Update from Anton Bowring…

“Today has been very successful. By this morning virtually all the sea ice had drifted out of the bay. There was just one floe with an inquisitive group of penguins observing us in the morning sunshine. We manoeuvred the ship slowly to the head of the bay and pushed the bows into the low ice shelf. By driving the ship gently ahead with the autopilot set, the ship has remained in this position all day.

We were greeted by the Belgians who had driven from their base, Princess Elizabeth, some 200 kilometers away in just 14 hours. They took Brian, Ian and Duncan Cameron to see the lie of the land.

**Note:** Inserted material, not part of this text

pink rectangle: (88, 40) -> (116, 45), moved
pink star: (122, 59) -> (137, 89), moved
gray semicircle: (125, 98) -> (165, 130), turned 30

On their return, Brian held a meeting on board with all the expedition personnel to explain the unloading plan. In essence, it was decided that all the heavy items of equipment should be unloaded first. As the Science/Workshop caboose and its sledge was already on deck, they would be unloaded first. By positioning them on the ice near the ship, the pump (housed in the caboose) for the transfer of fuel from the drums into the sledge (or ‘Scoot’) mounted bladders would be at hand as the drums were unloaded.

The living caboose sledge was next. A certain amount of modification to the spreader beams was necessary before the two adapted containers that make the living quarters could be set, side by side, on the sledge. Before long, the first Caterpillar was craned out followed soon afterwards by the second one. The fuel scoots followed. By the end of the day most of the big items were sitting comfortably on the ice shelf. This evening we are unloading fuel. Five drums at a time are lifted out of the hold in a cargo net. These are deposited on a sledge. The fuel is then pumped into the scoot mounted bladders. With fourteen scoots, it will take a few days to transfer all the fuel but, the plan is to run a second pump to reduce the time.

It is now just past 9pm and the fuel transfers were planned to continue until 1am before work was due to stop. However, there is a slight increase in the swell which is causing the ship to shudder against the ice shelf and we have decided to pull away into the bay and see how things are in the morning. Sea ice is also drifting into the bay behind us which is cause for concern. We don’t want to get trapped here.

Throughout the day, the weather has been very sunny. The glare from the ice is bright and the air temperature is positively warm out of the wind. At noon it was 4 degrees C.

Everyone is well and happy with the day’s progress.”